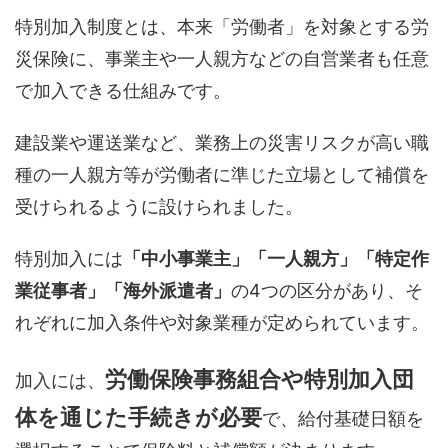
特別加入制度とは、本来「労働者」を対象とする労
災保険に、事業主や一人親方などの自営業者も任意
で加入できる仕組みです。
建設業や運送業など、業務上の災害リスクが高い職
種の一人親方等が労働者に準じた立場として補償を
受けられるように設けられました。
特別加入には
「中小事業主」「一人親方」「特定作
業従事者」「海外派遣者」
の4つの区分があり、そ
れぞれに加入条件や対象業種が定められています。
労働保険事務組合や特別加入団
加入には、
体を通じた手続きが必要
で、給付基礎日額を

____

__TASK TO CARRY OUT__: Write the records out in full, word for word; leave every picture behind.

__SOLUTION BELOW__:
特別加入制度とは、本来「労働者」を対象とする労
災保険に、事業主や一人親方などの自営業者も任意
で加入できる仕組みです。
建設業や運送業など、業務上の災害リスクが高い職
種の一人親方等が労働者に準じた立場として補償を
受けられるように設けられました。
特別加入には
「中小事業主」「一人親方」「特定作
業従事者」「海外派遣者」
の4つの区分があり、そ
れぞれに加入条件や対象業種が定められています。
労働保険事務組合や特別加入団
加入には、
体を通じた手続きが必要
で、給付基礎日額を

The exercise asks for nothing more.